Ten reveals details of $100m Melbourne Cup deal

Josh McDonnell
By Josh McDonnell | 3 September 2018
Neil Wilson, VRC and Paul Anderson, Network Ten

Network Ten and the Victoria Racing Club (VRC) have revealed further details surrounding the new Melbourne Cup broadcast deal.

Ten will take over the broadcasting rights of "the race that stops the nation" in 2019 through to 2023, after securing a new five-year deal worth $100 million.

Network Seven previously had the rights and is thought to have paid a far lower cost, between $2m to $5m per year. 

The $20m per year deal between Ten and the VRC is the biggest in the club's history and one of the largest in racing globally.

Despite the hefty cost, Ten CEO Paul Anderson remains confident that the biggest race on the sporting calendar will yield strong viewer and consumer interest, with Ten already looking into both product and programming integration around the event.

"For any sporting event there is going to be a cost associated with it but we feel that we've got a strong alignment with the VRC to work with them right across the year," Anderson says.

"While we want to be leveraging those four key races across the carnival, this is a sporting property that will live on the network right across the year.

"There are lots of different ways that we can incorporate this sport into our programming, whether that's through shows such as MasterChef, The Bachelor or The Living Room, there are certainly some clear opportunities for us."

The new deal entitles Network Ten to broadcast the four live days of the Melbourne Cup Carnival – AAMI Victoria Derby Day, Lexus Melbourne Cup Day, Kennedy Oaks Day, and Seppelt Wines Stakes Day.

The agreement is comprised of media rights including free to air TV, internet, social media, mobile, OTT (over-the-top) and HbbTV (Hybrid Broadcast Broadband TV) within Australia.

Anderson says the new deal will provide the network with further advertising opportunities, particularly with brands heavily associated with the racing and wagering industry.

Anderson would not rule out further investment in the sport, stating that the network was focused on adding more sporting coverage to its programming over the next 12 months.

"The ability for us to leverage our brand and now play in different advertising areas such as the wagering sector, which we haven't had much opportunity to engage in the past, is extremely important," Anderson says.

"Our strategy is always going to be to add major sporting events where we can and that time of year aligns with us promoting our platform in the back-end of the year and launching ourselves into summer.

"We will take this one step at a time. Obviously, if you were going to build up a sporting code you would start at one end of the spectrum, so we've been lucky to start off. We are absolutely interested in more horse racing and will continue to evaluate those options on a case-by-case basis."

See: $100m is a small price to pay for Ten's sporting relevance

Network Ten has also agreed to terms with Racing.com to provide live coverage of all races across the Melbourne Cup Carnival on its channels and the Racing.com app.

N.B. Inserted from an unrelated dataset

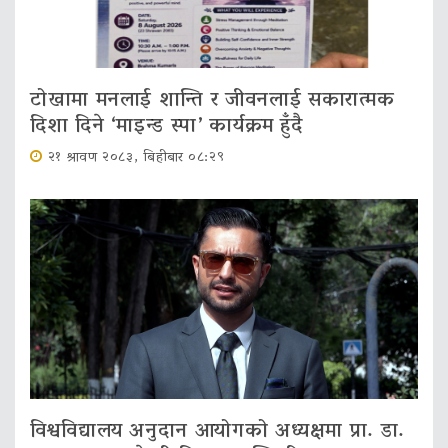
टोखामा मनलाई शान्ति र जीवनलाई सकारात्मक
दिशा दिने ‘माइन्ड स्पा’ कार्यक्रम हुँदै
२१ श्रावण २०८३, बिहीबार ०८:२९
विश्वविद्यालय अनुदान आयोगको अध्यक्षमा प्रा. डा.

The live vision streaming rights for wagering service providers are excluded from the deal with Network Ten.

“These are the broadest set of rights that the VRC has ever offered around the Melbourne Cup Carnival and is a significant expansion on previous agreements." VRC chairman Amanda Elliott says

"The process highlighted that Network Ten’s energy and commitment to showcasing the Melbourne Cup Carnival throughout the year best aligned to our strategy.”

Seven will remain the VRC’s broadcast partner for the 2018 Melbourne Cup Carnival and Group 1 racing from Flemington can continue to be viewed on Seven until at least the end of June 2020.

Network Ten previously held the television rights to the Melbourne Cup Carnival for 24 years from 1978 until 2001, when they were won by Seven in 2002.

Last week it was believed that Ten had only paid in the region of $5-10 million annually for the rights, as opposed to what is now double that initial figure. Seven's deal was reported to be less than $5 million annually.